*** RECORD EXTRACTS Section Begins ***

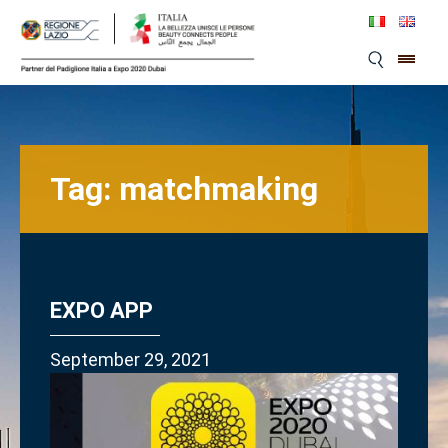
Skip
to
content
Tag:
matchmaking
EXPO APP
September 29, 2021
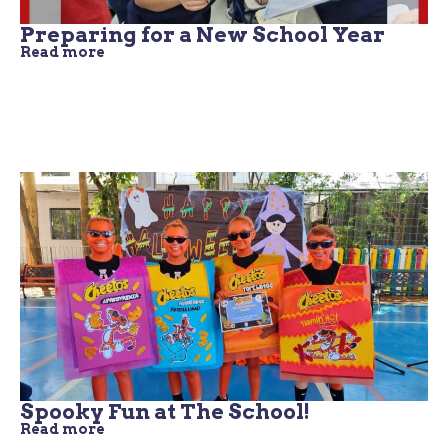
Preparing for a New School Year
Read more
Spooky Fun at The School!
Read more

*** RECORD EXTRACTS Section Ends ***

> [DIRECTIONS FOR THIS TASK] What you return must be the entries above, exactly as they appear, without any pictures.

> [EXERCISE SOLUTION]
Skip
to
content
Tag:
matchmaking
EXPO APP
September 29, 2021
Preparing for a New School Year
Read more
Spooky Fun at The School!
Read more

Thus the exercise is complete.